梅田望夫氏の新刊の感想

先日読了したので感想を書きます。
タイトルを読んで、所謂勝負術とかビジネス系統に役立つ本と思って買ってしまった方、ご愁傷様です。この本は将棋の好きな人にしか楽しめない本です。まあ刊行者サイドからするとこういうのも仕事の内なんでしょうね。
さて内容ですが、5章仕立てで、各章の前半は既にWEBまたは専門誌で公開済みの観戦記。私も既読でした。後半はその観戦記に1対1で付随する形で、関係するプロ棋士へのインタビューが纏められています。
さて、第四章の観戦記を読んだときに、リアルタイムで私はこういう感想をツイッターで漏らしました。(以下引用)
「例の梅田望夫氏のエッセイを読み始めたが、六行目で挫折。公に発する文章で自分の友人を「親友」って書く人間は信用できない。」2010.6.5 23:01:48
「うーん。やはり梅田望夫氏の文章は好みでない。価値のあるのは棋士が生で言ったセリフだけで、地の文章には価値を見出せない。自己顕示の好きな人の文章はどうも合わないのかもしれない。」2010.6.5 23:21:39
「自分の言葉をリツイ。でも他人の言葉の引用のセンスには脱帽。>梅田観戦記 RT @starprairie: うーん。

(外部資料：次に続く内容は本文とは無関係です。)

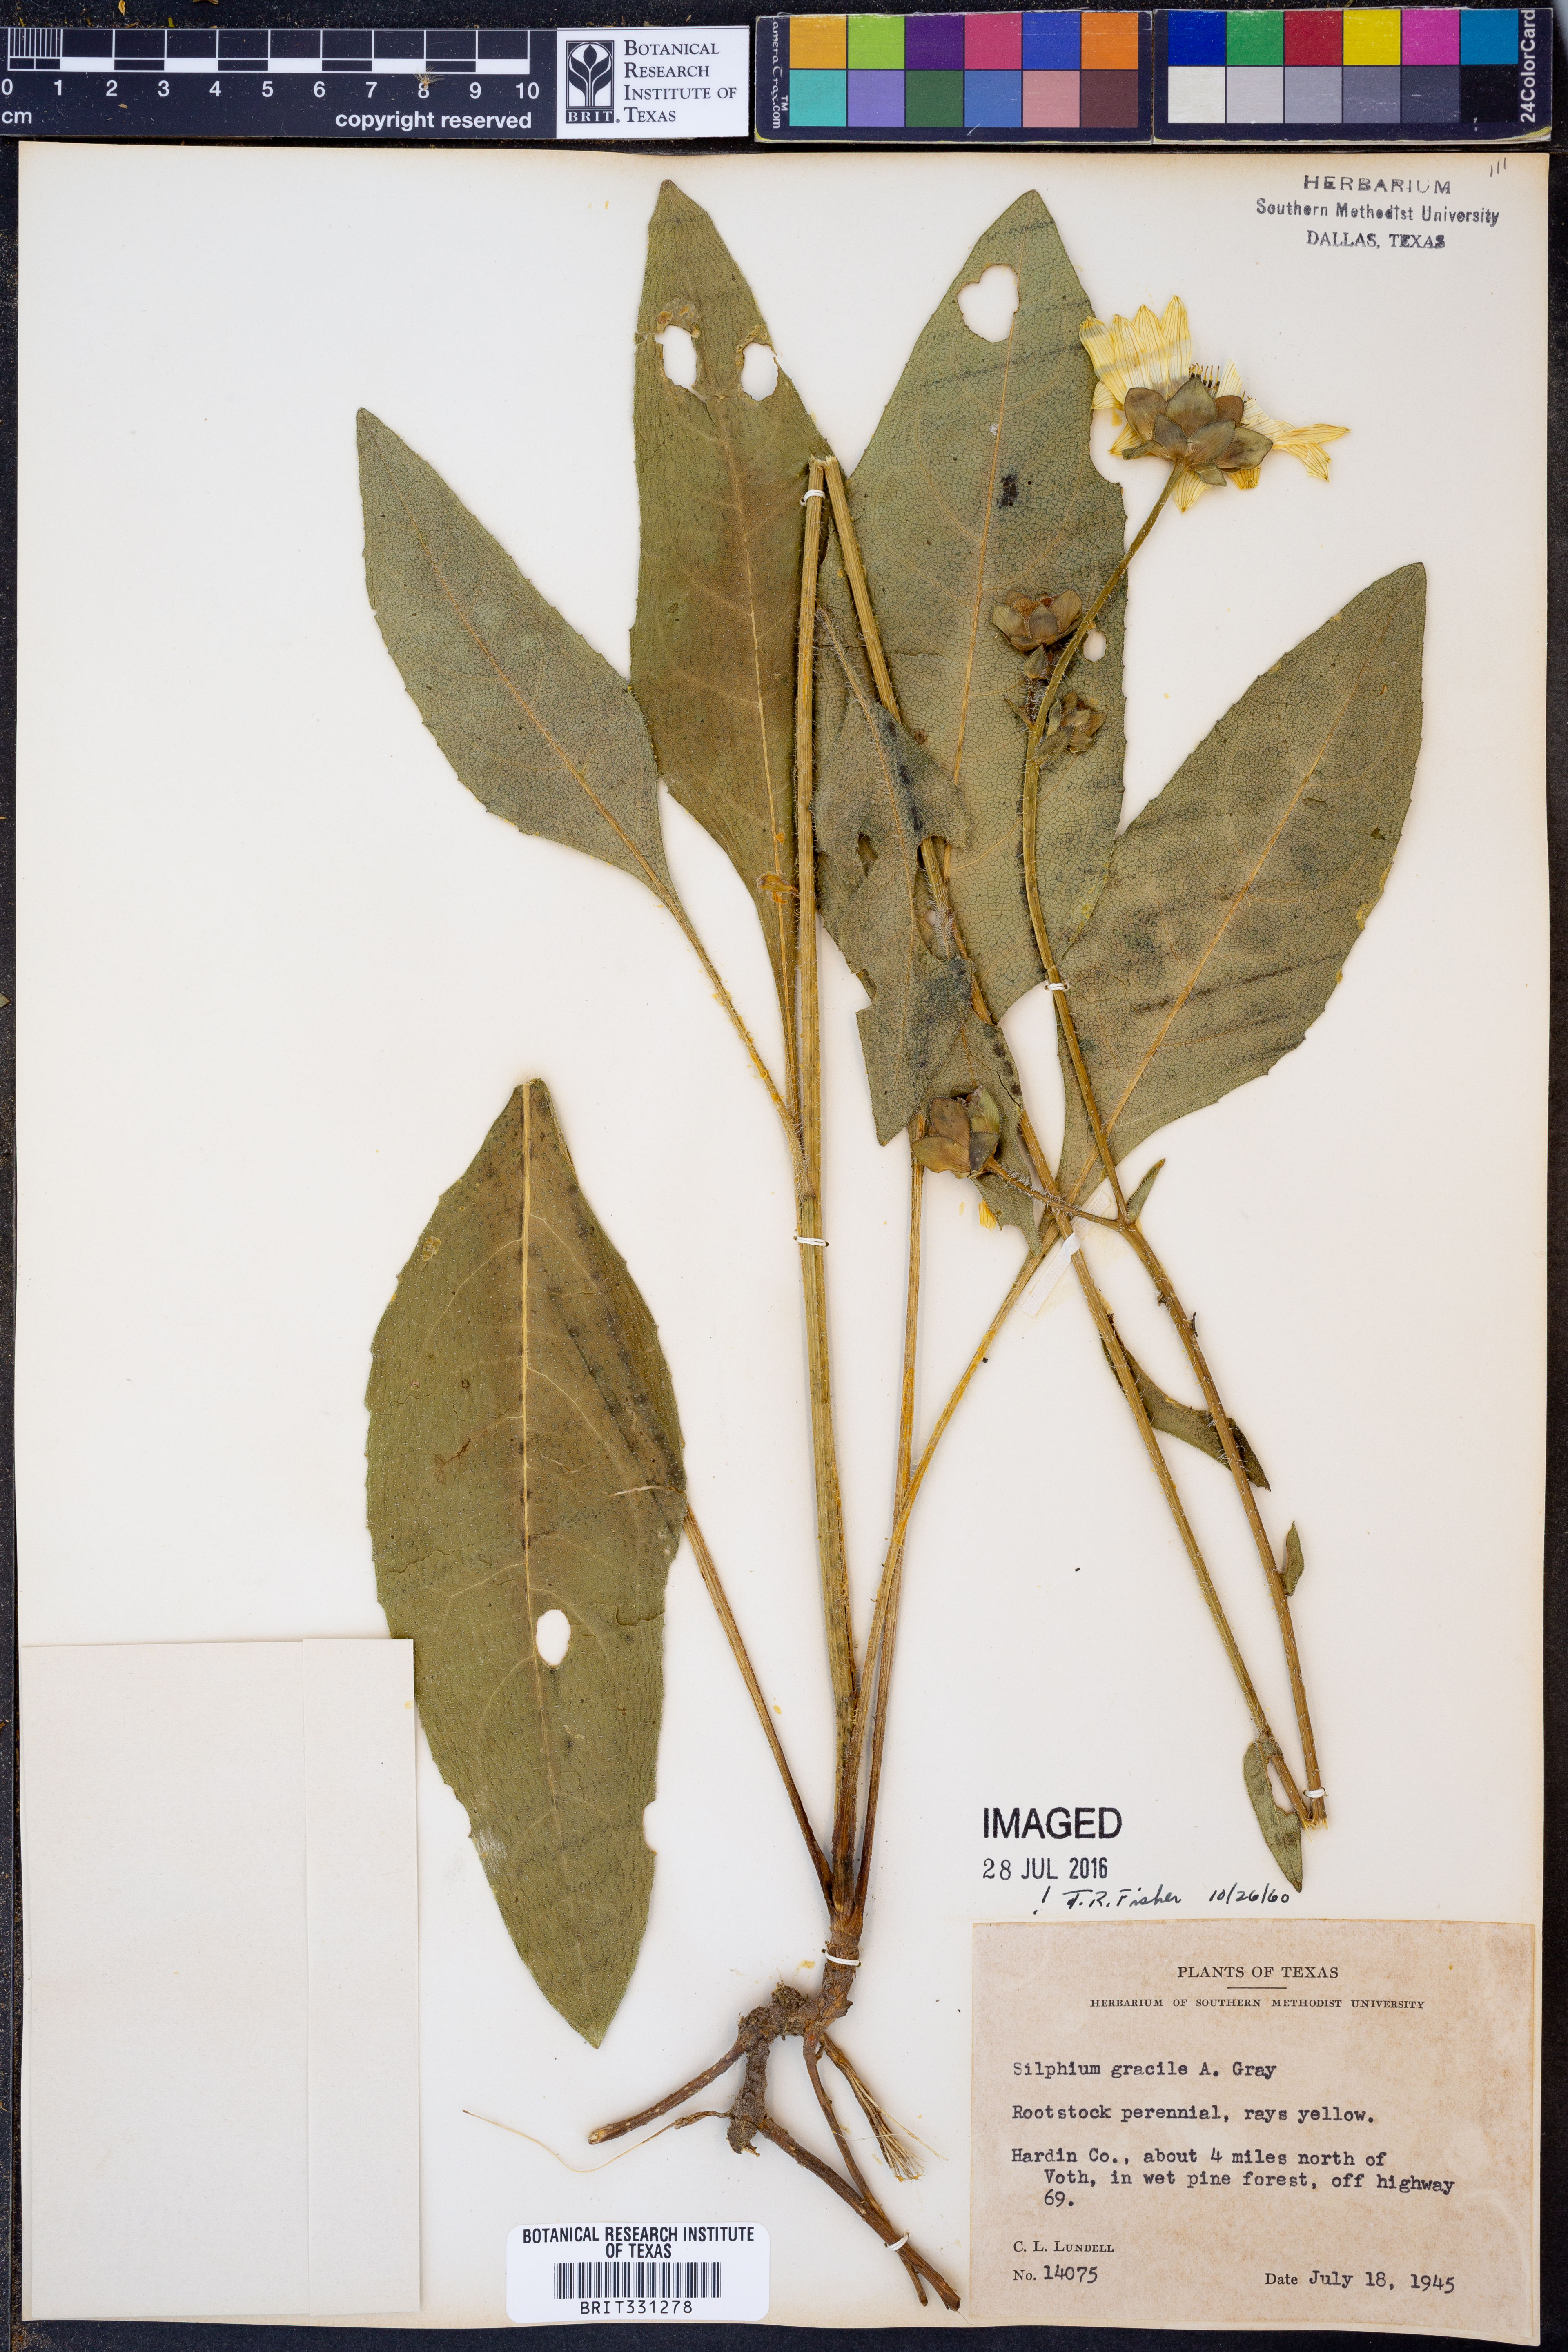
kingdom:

やはり梅田望夫氏の文章は好みでない。価値のあるのは棋士が生で言ったセリフだけで、地の文章には価値を見出せない。自己顕示の好きな人の文章はどうも合わないのかもしれない。」2010.6.6 10:28:57
「硬い文章を書くなら、せめて内容は個性的なものにしろよな」ってのが自分の主義だから。なるほど、硬い文章でまっとうなことしか言ってない文章(もっちーのような)が嫌いなんだ。2010.6.8 11:06:20
(引用以上)
で結局書評を纏めようと思ったら、上記の四つのツイートでほぼ表せてるじゃないのと(笑)全体的な印象を言えば我が強くて、それでいてあんま大したことは言えない地の文章。それを補う強烈なプロ棋士の生の言葉。これで僕的にはようやく「読める」となるプラス点に傾くイメージですね。
今回追加された棋士のインタビュー編にはそれぞれ読み応えはありました。特に第三章の山崎七段の正直すぎる心情吐露(ただそれが彼独自のテレによることを指摘できていないところに筆者の分析の浅さが見て取られる)あたりは面白かったです。

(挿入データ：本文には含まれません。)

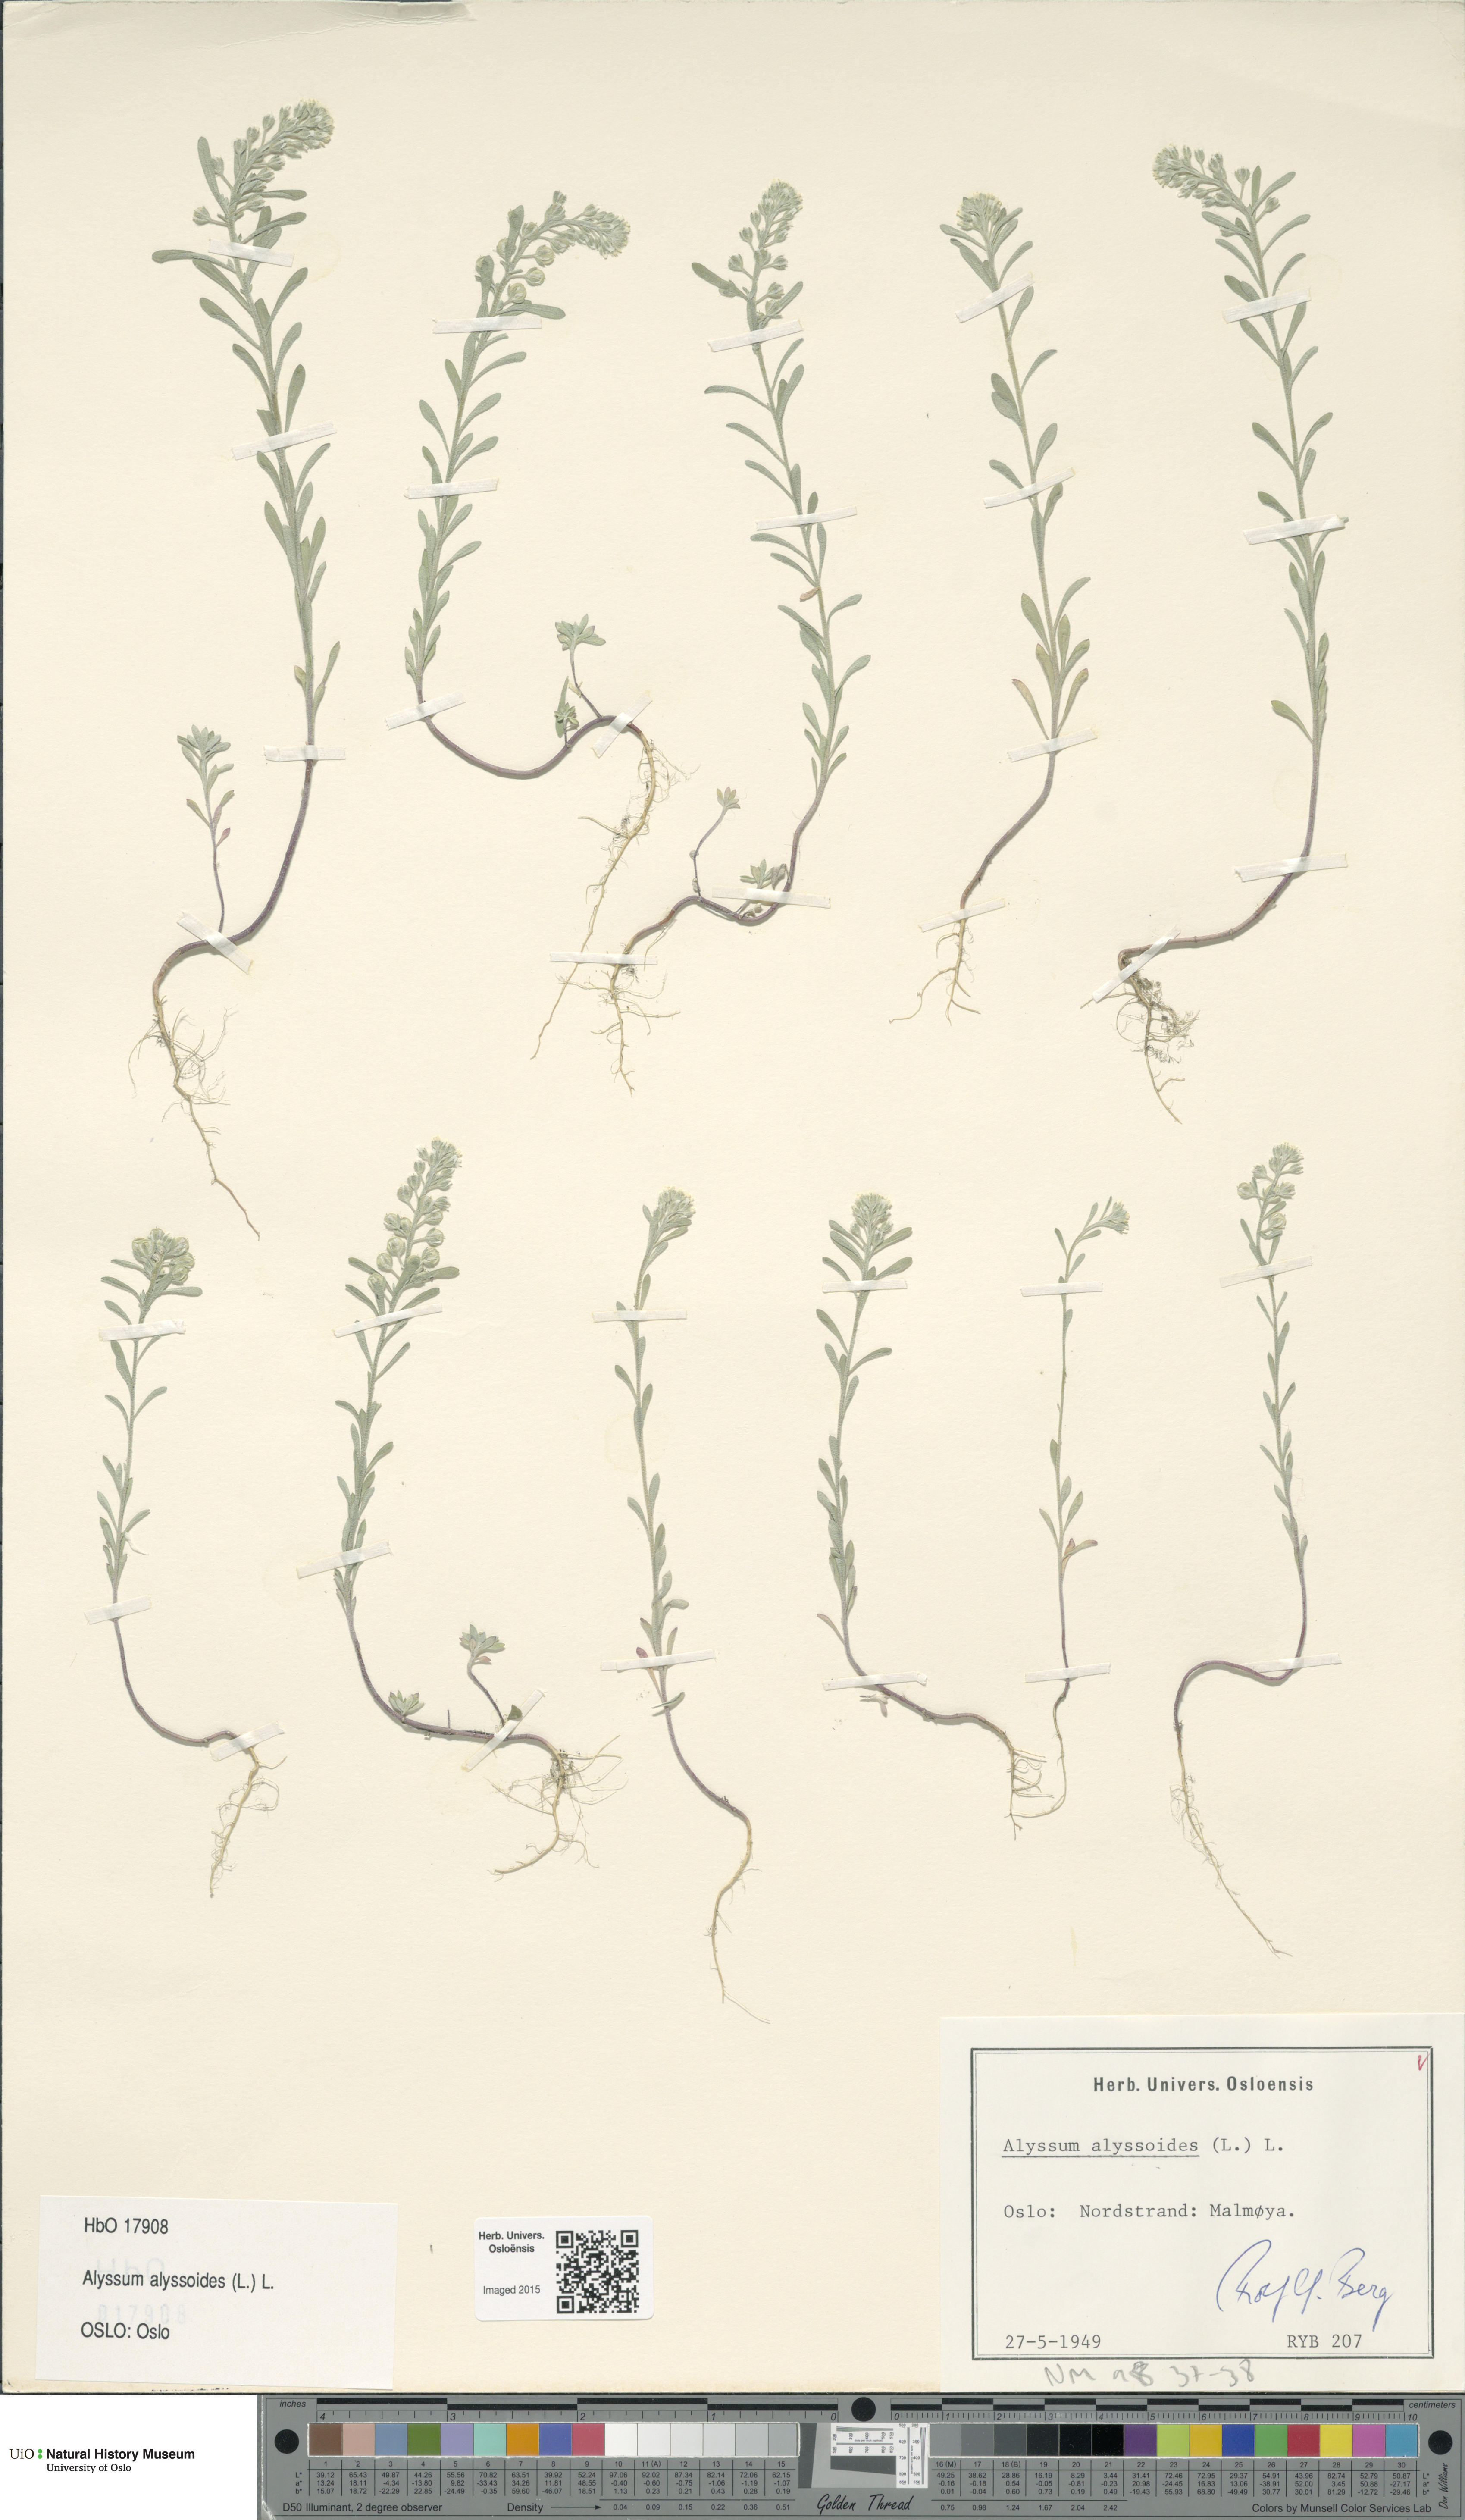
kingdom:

ただそれ以上の価値はこの本には見出せませんでした。副題の「現代将棋と進化の物語」についてはプロ棋士きっての語り部である勝又清和六段が圧倒的に先出ていて、新規性はありません。あくまでこの本の存在価値は棋士の「生声」が聞けることでしょう。ただその「生声」も聞き手に相当のバイアスがかかっているため、驚きのようなものがないのですね。筆者の頭の中にシナリオがある。その通り喋ってくださいねという感じで。
で、題名に戻りますが、題名の問いかけの答えについて、結局全くたどり着いていません。ならば売らんがための「煽り」なのかなと解釈せざるを得ないと思います。別にそれが悪いとは言いませんけど。